2. Blocking health checks
Kubernetes health checks come from the node, not from pods. Allow them:
ingress:
- from:
- ipBlock:
cidr: 10.0.0.0/8 # Your cluster CIDR
ports:
- protocol: TCP
port: 8080
3. Namespace labels
Namespace selectors require labels on namespaces:
kubectl label namespace monitoring name=monitoring
I forgot this and spent an hour debugging why namespace selectors didn’t work.
4. Policy order doesn’t matter
Network Policies are additive. If any policy allows traffic, it’s allowed. You can’t override an allow with a deny.
5. No egress = no response
If you only specify ingress, egress is implicitly allowed. But if you specify egress, you must explicitly allow response traffic.
Monitoring and Debugging
I use Calico’s logging to debug policy violations:
# Enable logging on Calico
kubectl patch felixconfiguration default --type merge -p '{"spec":{"logSeverityScreen":"Info"}}'
# View logs
kubectl logs -n kube-system -l k8s-app=calico-node
For better visibility, I deployed Cilium Hubble (works with Calico too):
kubectl apply -f https://raw.githubusercontent.com/cilium/hubble/master/install/kubernetes/quick-install.yaml
# View network flows
hubble observe --namespace production
This shows all allowed and denied connections in real-time.
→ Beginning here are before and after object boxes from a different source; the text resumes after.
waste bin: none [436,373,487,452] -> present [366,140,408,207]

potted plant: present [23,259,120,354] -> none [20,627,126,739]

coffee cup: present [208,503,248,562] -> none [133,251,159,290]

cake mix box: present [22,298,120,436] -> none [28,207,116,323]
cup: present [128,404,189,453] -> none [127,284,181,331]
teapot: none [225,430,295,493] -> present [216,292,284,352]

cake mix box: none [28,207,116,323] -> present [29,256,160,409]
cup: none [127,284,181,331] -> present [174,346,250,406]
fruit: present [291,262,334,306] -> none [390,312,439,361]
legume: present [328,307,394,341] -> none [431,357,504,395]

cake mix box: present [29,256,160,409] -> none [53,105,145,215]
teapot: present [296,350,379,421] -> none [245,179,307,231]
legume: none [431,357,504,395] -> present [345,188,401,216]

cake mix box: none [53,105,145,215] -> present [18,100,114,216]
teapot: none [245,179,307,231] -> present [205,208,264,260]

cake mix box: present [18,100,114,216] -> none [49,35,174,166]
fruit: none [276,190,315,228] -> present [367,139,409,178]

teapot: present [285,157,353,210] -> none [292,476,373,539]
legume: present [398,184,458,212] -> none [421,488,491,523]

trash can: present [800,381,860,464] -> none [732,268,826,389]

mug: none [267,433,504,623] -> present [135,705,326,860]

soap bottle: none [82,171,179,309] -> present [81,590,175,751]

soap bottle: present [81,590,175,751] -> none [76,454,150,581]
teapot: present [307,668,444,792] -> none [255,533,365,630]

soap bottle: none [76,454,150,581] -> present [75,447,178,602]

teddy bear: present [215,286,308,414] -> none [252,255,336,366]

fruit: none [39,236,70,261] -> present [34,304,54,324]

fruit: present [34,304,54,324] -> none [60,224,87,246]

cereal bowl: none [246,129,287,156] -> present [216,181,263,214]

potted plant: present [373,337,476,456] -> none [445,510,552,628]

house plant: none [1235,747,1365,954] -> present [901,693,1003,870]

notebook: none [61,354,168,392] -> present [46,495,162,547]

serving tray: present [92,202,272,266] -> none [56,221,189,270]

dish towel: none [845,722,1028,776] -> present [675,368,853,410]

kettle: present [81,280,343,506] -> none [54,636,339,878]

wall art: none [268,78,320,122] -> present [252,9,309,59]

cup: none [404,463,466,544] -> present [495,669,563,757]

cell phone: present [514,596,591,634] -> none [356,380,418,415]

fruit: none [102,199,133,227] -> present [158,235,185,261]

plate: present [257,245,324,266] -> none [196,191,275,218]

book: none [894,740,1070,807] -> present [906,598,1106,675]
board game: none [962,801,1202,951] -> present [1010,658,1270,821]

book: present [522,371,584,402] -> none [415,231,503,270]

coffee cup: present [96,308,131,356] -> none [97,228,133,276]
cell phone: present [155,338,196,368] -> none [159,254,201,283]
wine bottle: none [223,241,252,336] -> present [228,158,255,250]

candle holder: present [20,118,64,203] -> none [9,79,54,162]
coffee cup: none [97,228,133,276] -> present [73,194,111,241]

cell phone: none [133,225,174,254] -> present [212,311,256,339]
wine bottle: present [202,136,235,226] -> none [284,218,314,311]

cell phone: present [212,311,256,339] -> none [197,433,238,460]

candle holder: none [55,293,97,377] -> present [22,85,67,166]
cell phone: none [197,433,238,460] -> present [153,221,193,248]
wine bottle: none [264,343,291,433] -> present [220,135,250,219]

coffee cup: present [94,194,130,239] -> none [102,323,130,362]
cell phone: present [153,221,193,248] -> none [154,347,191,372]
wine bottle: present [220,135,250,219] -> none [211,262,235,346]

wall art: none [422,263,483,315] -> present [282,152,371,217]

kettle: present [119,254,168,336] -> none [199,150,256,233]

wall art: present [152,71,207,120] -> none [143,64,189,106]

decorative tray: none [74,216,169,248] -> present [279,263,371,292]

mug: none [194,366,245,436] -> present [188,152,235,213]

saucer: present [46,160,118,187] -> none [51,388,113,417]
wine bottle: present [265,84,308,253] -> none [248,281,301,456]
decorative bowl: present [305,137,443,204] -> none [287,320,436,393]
Invaluable for debugging.
Performance Impact
I was worried about performance overhead. After implementing policies across 50+ services:
- Latency: No measurable increase
- Throughput: No measurable decrease
- CPU usage: Slight increase (~2%) on nodes
The overhead is minimal. The security benefits far outweigh the cost.
Gradual Rollout Strategy
Don’t implement network policies all at once. Here’s how I rolled them out:
- Week 1: Deploy policies in audit mode (Calico supports this)
- Week 2: Review logs, fix issues
- Week 3: Enable enforcement in staging
- Week 4: Enable enforcement in production, one namespace at a time
This gradual approach prevented outages.
Conclusion
Network Policies are essential for production Kubernetes security. They implement zero-trust networking at the pod level.
Key takeaways:
- Start with default deny-all
- Explicitly allow only necessary traffic
- Always allow DNS
- Test thoroughly before enforcing
- Use a CNI plugin that supports policies (Calico, Cilium, Weave)
- Monitor and log policy violations
The initial setup takes time, but it’s worth it. We now have defense in depth - even if a pod is compromised, the attacker can’t move laterally.
Network Policies should be part of every Kubernetes security strategy. Don’t run production workloads without them.